Fill Your Summer Reading List With Some of These Leading Black Voices in Fiction
In times of stress, I have always turned to reading, but recently it has become more difficult.
When I sit on my porch and open a book, an immediate guilt washes over me. This leads me to pick up my phone, quickly refreshing apps to keep me informed.
To become the best versions of ourselves, we all need to pause and take a break from scrolling on our phones. The best way to do this is to put the phone on airplane mode and sink into a good book.
The Rise of the Anti-Racism Reading List
But what should you read now? According to Instagram stories and Amazon’s top 10 list, you should read books about race in America.
Immediately following the global protests following the murder of George Floyd in Minneapolis, there was an outpouring of “anti-racism book listswhich primarily feature non-fiction works about race in America.
I soon noticed that these important works were often missing (and I implore my white friends to read as many as they can get their hands on) thrillers.
There are so many black authors who tell us complex, layered stories with unforgettable black characters.
Now, more than ever, I believe in the importance of contemporary Black voices in fiction. There are so many black authors who tell us complex, layered stories with unforgettable black characters. These books are just as powerful as these (important) books on racism for white people.
Here are eight novels by black authors to add to your ever-growing summer reading pile:
The Succulent World of Jasmine Guillory
Looking for something light to counteract this harsh reality? Turn to Jasmine Guillory, a novelist who has produced five delicious novels in two years, each one better than the other. They all feature black female protagonists and are incredibly addictive.
This spring, I snuggled up to his fourth novel, royal holidays.
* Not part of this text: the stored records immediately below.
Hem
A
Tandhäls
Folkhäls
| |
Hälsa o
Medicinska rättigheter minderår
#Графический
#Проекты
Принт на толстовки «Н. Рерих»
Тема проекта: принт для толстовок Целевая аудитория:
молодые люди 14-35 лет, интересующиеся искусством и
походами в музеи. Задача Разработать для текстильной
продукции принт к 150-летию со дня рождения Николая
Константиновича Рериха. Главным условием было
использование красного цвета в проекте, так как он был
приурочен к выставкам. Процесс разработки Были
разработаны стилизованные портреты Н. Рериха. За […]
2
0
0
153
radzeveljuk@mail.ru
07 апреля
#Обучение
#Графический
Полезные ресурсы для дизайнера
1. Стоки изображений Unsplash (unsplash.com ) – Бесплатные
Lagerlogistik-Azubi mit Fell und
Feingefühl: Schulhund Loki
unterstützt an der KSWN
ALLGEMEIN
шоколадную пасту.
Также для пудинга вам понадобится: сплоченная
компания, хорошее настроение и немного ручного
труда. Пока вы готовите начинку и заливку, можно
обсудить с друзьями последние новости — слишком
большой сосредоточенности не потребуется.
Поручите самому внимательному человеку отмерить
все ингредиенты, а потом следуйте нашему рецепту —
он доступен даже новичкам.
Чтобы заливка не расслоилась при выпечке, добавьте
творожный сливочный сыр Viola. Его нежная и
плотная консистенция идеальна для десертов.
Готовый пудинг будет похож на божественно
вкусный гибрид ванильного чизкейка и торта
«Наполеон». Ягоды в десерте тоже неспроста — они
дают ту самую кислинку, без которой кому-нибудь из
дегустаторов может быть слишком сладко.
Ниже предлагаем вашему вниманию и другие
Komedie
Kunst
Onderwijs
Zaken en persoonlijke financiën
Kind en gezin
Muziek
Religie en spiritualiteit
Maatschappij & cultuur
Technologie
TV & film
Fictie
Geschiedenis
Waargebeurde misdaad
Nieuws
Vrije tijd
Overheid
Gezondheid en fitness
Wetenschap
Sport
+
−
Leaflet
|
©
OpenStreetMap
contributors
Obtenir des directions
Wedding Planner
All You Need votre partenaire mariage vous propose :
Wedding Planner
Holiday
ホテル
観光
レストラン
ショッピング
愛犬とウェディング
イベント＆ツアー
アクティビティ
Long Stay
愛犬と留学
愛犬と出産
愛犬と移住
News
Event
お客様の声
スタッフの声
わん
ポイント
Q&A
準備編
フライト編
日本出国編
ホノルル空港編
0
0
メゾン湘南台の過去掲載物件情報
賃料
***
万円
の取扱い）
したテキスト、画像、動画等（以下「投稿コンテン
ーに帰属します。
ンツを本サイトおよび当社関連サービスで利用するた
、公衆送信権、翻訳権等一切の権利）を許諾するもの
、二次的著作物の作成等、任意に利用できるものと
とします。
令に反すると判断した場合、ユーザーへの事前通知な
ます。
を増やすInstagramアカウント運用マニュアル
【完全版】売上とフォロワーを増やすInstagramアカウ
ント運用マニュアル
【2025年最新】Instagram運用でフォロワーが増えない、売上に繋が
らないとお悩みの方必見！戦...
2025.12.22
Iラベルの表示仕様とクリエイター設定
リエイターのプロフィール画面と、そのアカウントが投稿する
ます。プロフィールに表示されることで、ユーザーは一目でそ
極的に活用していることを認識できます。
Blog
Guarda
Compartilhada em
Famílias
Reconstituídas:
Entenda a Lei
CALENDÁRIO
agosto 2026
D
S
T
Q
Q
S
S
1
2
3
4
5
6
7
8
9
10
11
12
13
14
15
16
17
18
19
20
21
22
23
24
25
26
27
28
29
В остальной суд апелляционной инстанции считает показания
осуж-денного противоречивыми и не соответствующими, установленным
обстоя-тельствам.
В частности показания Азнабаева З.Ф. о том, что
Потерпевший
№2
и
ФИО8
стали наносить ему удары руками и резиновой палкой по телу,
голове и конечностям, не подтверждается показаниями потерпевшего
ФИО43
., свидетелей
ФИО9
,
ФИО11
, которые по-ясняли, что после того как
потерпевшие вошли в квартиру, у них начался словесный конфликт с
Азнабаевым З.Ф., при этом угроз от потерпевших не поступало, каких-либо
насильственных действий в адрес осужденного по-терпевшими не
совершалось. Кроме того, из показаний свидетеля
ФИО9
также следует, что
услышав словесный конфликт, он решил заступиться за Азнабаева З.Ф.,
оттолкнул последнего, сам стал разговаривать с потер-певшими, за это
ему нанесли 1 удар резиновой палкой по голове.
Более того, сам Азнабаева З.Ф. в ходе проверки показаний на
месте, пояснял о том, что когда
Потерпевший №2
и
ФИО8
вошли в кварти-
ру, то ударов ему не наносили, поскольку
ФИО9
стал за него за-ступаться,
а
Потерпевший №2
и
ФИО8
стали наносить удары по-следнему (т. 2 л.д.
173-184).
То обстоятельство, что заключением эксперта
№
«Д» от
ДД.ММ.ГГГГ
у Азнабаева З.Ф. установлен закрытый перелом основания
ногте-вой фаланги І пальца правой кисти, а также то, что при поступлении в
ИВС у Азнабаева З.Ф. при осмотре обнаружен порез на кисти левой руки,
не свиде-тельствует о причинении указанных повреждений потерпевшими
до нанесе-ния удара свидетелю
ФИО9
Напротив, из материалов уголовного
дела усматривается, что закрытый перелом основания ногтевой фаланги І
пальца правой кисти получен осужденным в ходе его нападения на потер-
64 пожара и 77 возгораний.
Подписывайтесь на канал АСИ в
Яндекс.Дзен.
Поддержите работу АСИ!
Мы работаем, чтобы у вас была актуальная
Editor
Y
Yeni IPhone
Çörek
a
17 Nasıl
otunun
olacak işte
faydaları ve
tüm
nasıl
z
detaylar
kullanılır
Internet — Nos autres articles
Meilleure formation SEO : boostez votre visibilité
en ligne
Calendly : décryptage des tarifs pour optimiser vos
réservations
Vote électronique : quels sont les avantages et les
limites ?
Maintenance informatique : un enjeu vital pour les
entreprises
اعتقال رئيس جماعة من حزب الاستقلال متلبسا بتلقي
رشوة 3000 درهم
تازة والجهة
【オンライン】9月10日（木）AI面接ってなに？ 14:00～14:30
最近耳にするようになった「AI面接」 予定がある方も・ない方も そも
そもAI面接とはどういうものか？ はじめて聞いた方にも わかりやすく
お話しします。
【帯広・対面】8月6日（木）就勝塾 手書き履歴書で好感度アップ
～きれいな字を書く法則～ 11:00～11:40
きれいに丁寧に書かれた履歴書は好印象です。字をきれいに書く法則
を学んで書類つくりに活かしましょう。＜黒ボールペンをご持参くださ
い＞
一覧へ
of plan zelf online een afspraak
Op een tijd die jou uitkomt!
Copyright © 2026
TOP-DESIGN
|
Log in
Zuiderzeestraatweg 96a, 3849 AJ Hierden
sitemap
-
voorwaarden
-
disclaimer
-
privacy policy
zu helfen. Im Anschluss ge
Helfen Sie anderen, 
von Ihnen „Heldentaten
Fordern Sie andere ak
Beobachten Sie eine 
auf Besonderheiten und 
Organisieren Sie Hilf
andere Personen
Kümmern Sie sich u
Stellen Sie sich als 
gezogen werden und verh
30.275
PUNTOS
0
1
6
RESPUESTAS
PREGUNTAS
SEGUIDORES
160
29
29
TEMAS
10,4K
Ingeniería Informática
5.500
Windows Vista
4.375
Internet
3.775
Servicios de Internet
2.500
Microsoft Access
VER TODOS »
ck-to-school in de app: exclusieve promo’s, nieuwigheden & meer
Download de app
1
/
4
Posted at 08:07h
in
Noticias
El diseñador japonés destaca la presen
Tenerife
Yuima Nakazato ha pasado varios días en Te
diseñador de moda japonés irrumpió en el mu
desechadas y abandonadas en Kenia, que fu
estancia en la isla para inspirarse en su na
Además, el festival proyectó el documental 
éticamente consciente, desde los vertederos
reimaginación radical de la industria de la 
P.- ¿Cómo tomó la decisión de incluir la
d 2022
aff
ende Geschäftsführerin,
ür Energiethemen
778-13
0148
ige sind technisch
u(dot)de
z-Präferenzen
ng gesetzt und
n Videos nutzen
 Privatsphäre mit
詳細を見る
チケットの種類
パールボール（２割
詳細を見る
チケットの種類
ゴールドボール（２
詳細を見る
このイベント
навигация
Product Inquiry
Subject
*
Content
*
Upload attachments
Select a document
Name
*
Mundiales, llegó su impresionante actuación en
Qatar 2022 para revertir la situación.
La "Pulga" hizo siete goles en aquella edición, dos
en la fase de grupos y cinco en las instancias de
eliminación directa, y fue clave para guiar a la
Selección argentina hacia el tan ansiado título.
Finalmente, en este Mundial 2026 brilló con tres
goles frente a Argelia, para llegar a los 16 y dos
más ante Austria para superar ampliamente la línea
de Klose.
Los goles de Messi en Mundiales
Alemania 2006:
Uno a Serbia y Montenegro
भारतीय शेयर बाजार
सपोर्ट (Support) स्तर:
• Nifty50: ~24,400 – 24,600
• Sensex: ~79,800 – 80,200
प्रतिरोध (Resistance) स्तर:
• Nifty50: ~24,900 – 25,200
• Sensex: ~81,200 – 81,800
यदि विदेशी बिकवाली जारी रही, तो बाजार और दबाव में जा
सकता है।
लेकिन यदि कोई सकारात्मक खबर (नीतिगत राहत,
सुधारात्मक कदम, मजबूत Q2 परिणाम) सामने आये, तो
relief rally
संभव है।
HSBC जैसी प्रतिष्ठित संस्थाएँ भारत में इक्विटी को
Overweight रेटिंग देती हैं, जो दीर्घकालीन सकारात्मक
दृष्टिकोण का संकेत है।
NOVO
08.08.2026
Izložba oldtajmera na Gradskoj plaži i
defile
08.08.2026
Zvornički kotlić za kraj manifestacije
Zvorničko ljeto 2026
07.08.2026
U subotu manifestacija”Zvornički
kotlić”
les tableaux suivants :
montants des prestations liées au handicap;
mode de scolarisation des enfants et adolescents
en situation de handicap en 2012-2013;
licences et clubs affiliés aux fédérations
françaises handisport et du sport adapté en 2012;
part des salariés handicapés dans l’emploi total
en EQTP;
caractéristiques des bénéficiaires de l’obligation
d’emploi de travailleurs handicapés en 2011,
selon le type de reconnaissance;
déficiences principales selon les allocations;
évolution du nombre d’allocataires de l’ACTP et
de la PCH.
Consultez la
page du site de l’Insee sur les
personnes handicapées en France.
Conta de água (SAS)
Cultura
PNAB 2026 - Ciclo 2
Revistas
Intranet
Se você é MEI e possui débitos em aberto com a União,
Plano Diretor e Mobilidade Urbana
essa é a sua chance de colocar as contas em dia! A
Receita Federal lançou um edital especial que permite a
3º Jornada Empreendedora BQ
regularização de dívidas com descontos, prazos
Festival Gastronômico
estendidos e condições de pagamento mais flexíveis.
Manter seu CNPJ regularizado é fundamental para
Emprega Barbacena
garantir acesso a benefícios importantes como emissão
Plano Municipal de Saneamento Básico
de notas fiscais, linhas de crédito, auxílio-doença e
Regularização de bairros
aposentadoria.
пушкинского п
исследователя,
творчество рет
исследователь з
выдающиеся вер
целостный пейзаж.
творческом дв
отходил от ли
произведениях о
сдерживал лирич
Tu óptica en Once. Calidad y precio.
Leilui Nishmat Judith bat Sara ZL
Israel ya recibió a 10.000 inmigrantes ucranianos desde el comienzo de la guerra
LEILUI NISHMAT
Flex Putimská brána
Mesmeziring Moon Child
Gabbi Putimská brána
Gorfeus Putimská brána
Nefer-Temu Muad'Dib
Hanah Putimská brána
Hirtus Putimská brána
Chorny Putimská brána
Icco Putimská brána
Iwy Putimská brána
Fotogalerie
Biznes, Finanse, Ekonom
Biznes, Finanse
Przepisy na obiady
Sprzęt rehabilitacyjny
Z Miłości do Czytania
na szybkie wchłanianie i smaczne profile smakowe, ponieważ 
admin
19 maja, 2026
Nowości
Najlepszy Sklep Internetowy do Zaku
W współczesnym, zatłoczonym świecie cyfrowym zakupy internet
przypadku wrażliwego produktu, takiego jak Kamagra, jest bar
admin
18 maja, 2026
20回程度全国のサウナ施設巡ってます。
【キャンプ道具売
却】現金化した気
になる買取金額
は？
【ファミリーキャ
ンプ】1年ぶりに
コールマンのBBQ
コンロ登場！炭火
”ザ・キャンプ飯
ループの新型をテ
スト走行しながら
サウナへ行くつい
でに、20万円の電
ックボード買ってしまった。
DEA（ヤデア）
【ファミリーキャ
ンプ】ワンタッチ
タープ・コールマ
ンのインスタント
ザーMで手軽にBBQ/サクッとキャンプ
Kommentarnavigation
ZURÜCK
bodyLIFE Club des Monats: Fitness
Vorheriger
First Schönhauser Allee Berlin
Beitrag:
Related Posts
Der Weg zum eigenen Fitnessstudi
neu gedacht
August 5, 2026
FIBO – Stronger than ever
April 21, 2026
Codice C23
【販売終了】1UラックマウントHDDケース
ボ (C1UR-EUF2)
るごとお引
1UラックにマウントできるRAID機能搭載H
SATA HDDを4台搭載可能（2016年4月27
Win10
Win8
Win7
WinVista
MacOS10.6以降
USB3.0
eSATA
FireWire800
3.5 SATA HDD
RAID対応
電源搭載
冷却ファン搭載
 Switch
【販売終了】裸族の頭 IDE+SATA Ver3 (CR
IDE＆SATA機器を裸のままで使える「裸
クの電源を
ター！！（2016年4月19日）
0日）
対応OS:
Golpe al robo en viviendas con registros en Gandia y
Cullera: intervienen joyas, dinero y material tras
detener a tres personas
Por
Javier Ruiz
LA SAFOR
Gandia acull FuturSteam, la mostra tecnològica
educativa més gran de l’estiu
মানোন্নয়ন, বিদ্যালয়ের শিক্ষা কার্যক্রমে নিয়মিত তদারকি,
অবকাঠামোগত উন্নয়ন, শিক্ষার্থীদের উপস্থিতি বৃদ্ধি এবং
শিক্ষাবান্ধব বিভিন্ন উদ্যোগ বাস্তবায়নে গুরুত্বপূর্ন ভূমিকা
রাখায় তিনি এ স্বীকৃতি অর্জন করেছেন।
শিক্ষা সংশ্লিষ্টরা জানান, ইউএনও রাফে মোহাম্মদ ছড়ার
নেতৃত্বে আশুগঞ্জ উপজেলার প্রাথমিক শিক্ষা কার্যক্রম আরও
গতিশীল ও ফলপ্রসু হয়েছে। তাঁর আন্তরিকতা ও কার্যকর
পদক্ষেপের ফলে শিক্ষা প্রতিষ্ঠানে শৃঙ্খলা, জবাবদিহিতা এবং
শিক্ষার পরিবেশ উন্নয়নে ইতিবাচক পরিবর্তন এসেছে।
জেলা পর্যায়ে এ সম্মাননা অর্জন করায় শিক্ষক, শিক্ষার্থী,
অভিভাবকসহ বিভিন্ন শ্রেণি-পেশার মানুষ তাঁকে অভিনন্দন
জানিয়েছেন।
Inspired by our own princess Meghan Markle’s mother, the story centers on Vivian Forrest, a social worker in her fifties who follows her designer daughter to England and finds herself swept away by the Queen’s right-hand man, Malcolm. Guillory’s last, Group of two, was released on June 23.
A one-way trip from Earth
After lifting my spirits with the romance, I turned to a good old-fashioned fantasy escape. i ran through by Tomi Adeyemi Children of Blood and Bones and I have already ordered the sequel. This series is filled with the kind of magic and mystery that I would have killed to have in my preteen years.
Children of Blood and Bones follows Zélie Adebola as she travels the kingdom of Orïsha to restore magic and fight against the savage reign of King Saran, and tackles themes of fate, colorism and prejudice.
Surrendering to this story before going to bed every night helped me reconnect with hope and reminded me that even now there is magic to be found if we are willing to search hard enough. . Next up for me is NK Jemisin’s new sci-fi adventure The city we have become.
Looking back (through history)
If you are unfamiliar with Brit Bennett, click on her now and order her latest novel, The evanescent half. After his marvelous debut as an adult, The mothers, Bennett returns with a gorgeous story spanning five decades in the lives of twin sisters – one who secretly passes for white and the other who doesn’t.
After devouring Bennett’s book, I was hungry for more historical fiction and turned to James McBride’s latest, Deacon King Kong , to fill this gap. The last choice of Oprah’s book club, this is sure to be one of the biggest books of the summer.
To end this list, there is another author that I like, Yaa Gyasi. His amazing beginnings, Back home, traces the legacy of two sisters in 18th century Ghana. One sister is sold to the Gold Coast slave trade and the other marries an Englishman. Her second novel, transcendent realm, comes out this fall.
Coming of age (queer)
All Black lives matter, and so do all black stories; be sure to take the opportunity to read the works of our black LGBTQ writers.
by Brandon Taylor Real life is yet another first novel that brings me comfort right now. The story follows Wallace, a queer black man from Alabama, as he navigates his Midwestern college town. I was looking forward to getting my hands on this book and wish I could read it again for the first time. The next LGBTQ book on my radar is The death of Vivek Oji by Akwaeke Emezi, which debuts in August.
Reading is simply a must for me. It provides balance and keeps me sane. Fiction illuminates what lies deep within us, forcing us to consider our own humanity at the turn of each page, to dig deep into what connects us and, more importantly, what separates us. Take the time to read black fiction. It will do you good.
(Editor’s Note: This is a condensed version of an article recently published on Rewiring.)